So kann, trotz seinem Adlersblick,
Ein warmer Kopf oft falsch aus wahren Bemerkungen schliessen!
Wir hielten nehmlich bisher mit einem Geheimniß zurück,
Das wir dem Leser sub rosa nunmehr eröffnen müssen.

Herr Caramell hatte, wie wir wissen,
Auf Schatulliösens Herz schon lang ein Auge gehabt;
Und wie die Furcht vor dem Riesen sie erst den wäßrichten Küssen
Des Flußgotts ausgesetzt, – wie drauf, mit Gaben begabt,
Wovon wir die Schatulliösen für Kennerinnen geben,
Don Boreas sie ihm vorm Munde weggeschnappt,
Dieß wird dem geneigten Leser in frischer Erinnerung schweben.
In Caramells Busen lag das Unrecht tief verwahrt,
So er durch ihre Wahl erlitten zu haben glaubte.
Wiewohl er, da ihn der Zufall mit Dindonetten gepaart,
Sich eine kleine Zerstreuung erlaubte;
So schwor er dennoch, (und schwur's bey kaltem Blut)

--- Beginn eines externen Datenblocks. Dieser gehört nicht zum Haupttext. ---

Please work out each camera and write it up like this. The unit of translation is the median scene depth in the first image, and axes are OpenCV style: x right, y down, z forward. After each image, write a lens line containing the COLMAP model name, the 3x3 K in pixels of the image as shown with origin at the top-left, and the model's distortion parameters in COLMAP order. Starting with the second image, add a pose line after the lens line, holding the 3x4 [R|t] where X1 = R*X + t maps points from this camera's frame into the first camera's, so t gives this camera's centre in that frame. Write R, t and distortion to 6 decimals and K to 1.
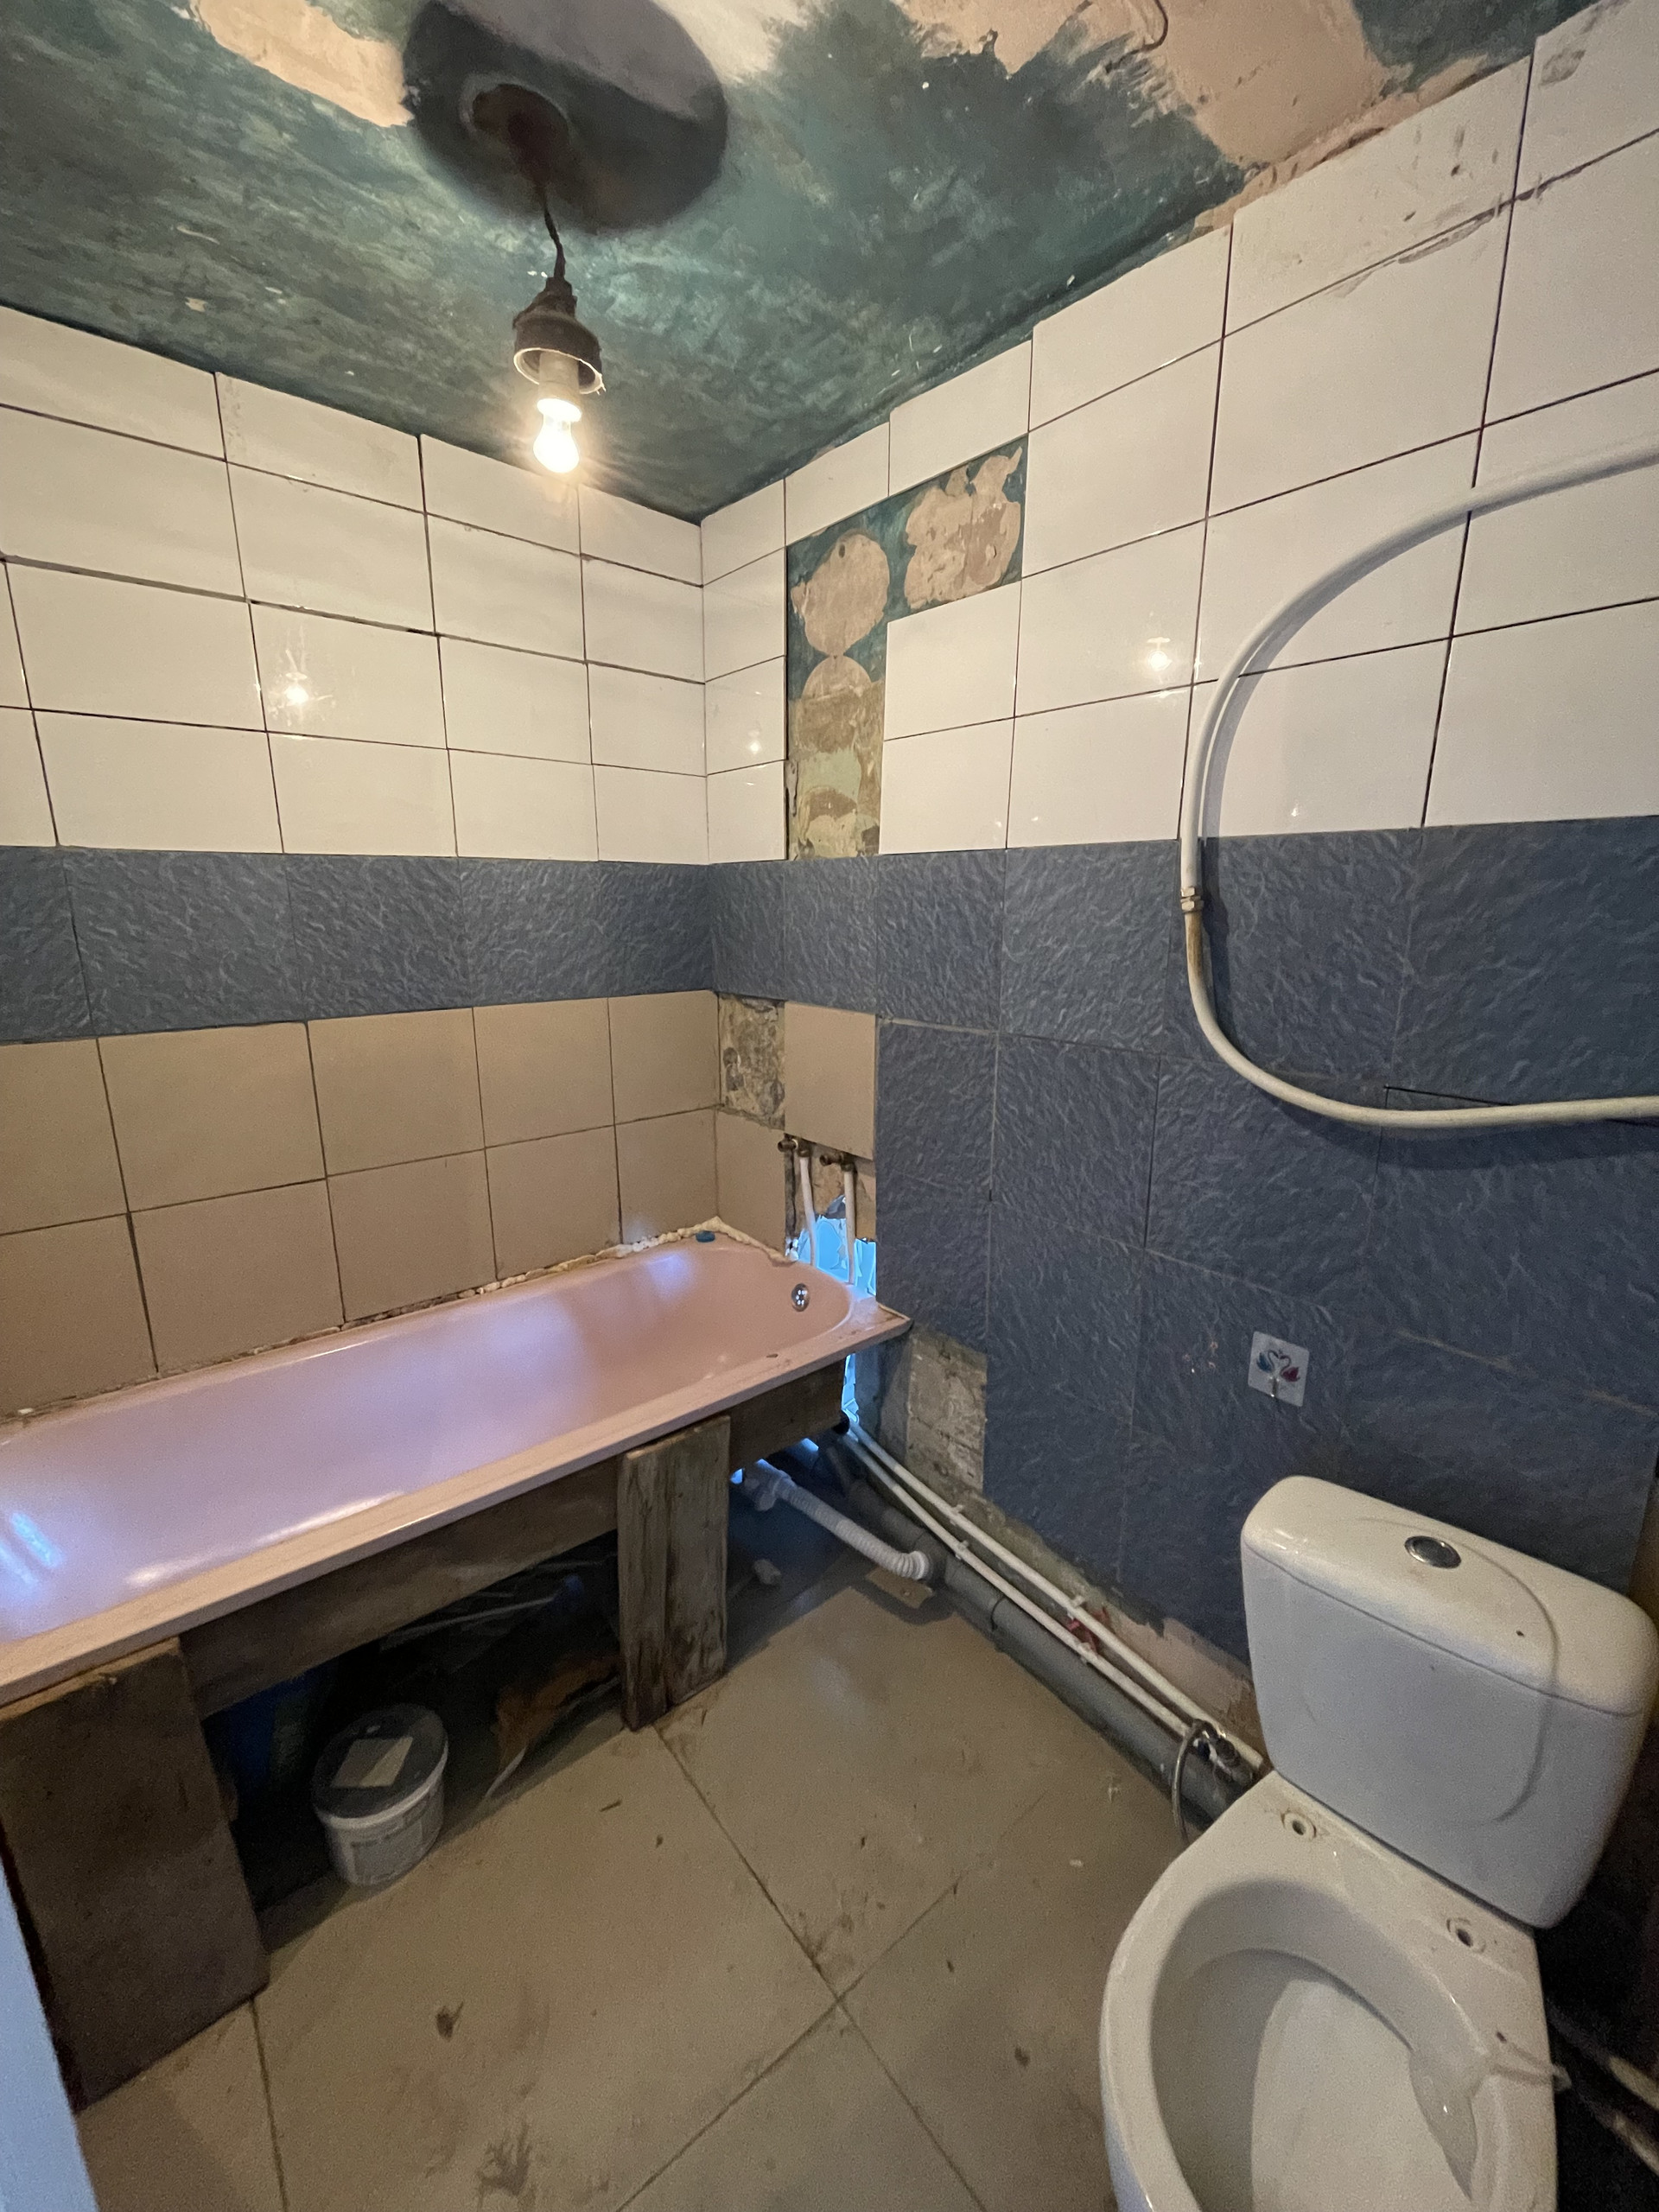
lens RADIAL K [[894.0, 0, 836.2], [0, 894.0, 1103.8], [0, 0, 1]] dist [0.000381, -0.000308]
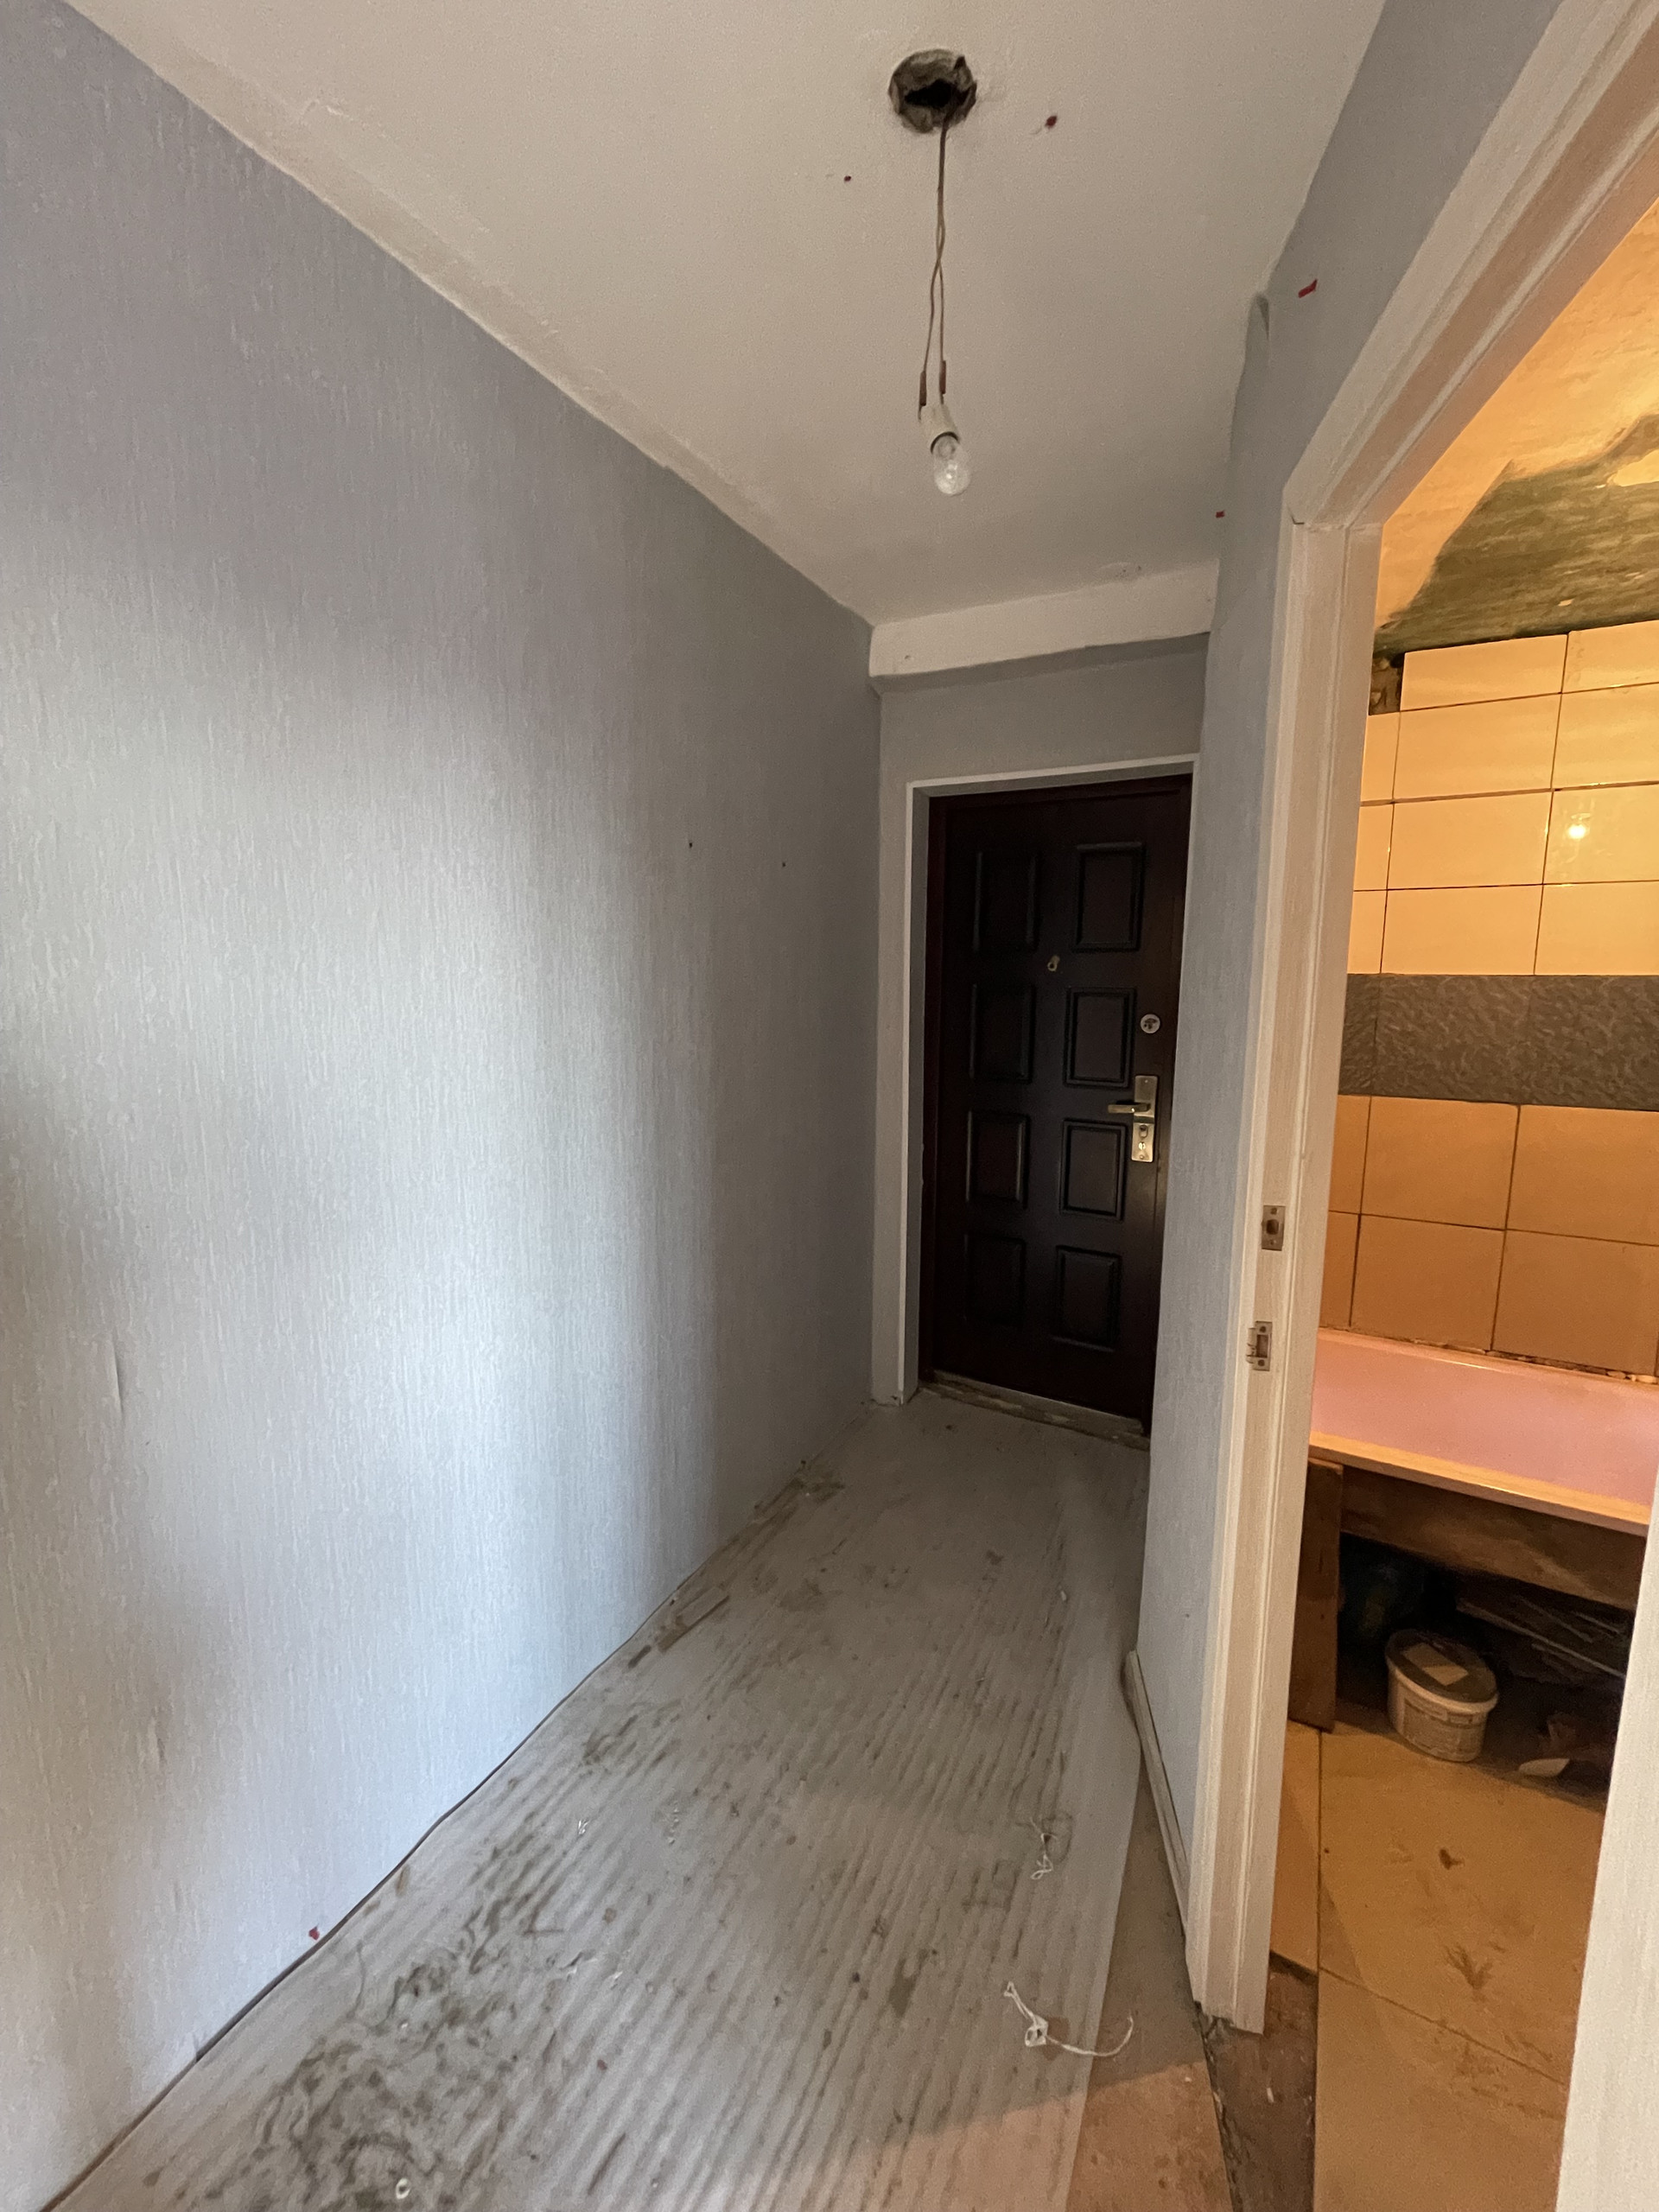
lens RADIAL K [[894.0, 0, 840.8], [0, 894.0, 1093.5], [0, 0, 1]] dist [0.000381, -0.000308]
pose [[0.377214, 0.130989, -0.916816, 0.214820], [-0.210818, 0.976103, 0.052721, 0.029885], [0.901812, 0.173394, 0.395814, -0.391815]]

Nichts sollte vor seiner rächenden Wuth
Die Ungetreue beschützen, sobald er Gelegenheit fände.
Nun hatte sie wider Verhoffen der Zufall in seine Hände
Geliefert. Nichts gliech der Freude, die er darüber empfand.
Ihm konnte der neue Beweis von ihrem Unbestand
Nicht eine Minute entgehn! und da er durch einen der Geister
Im Hause sich ohne Mühe zum Meister
Von ihrem Geheimniß gemacht, so war die Schwierigkeit
Nicht groß, den Angriffsplan gehörig anzulegen.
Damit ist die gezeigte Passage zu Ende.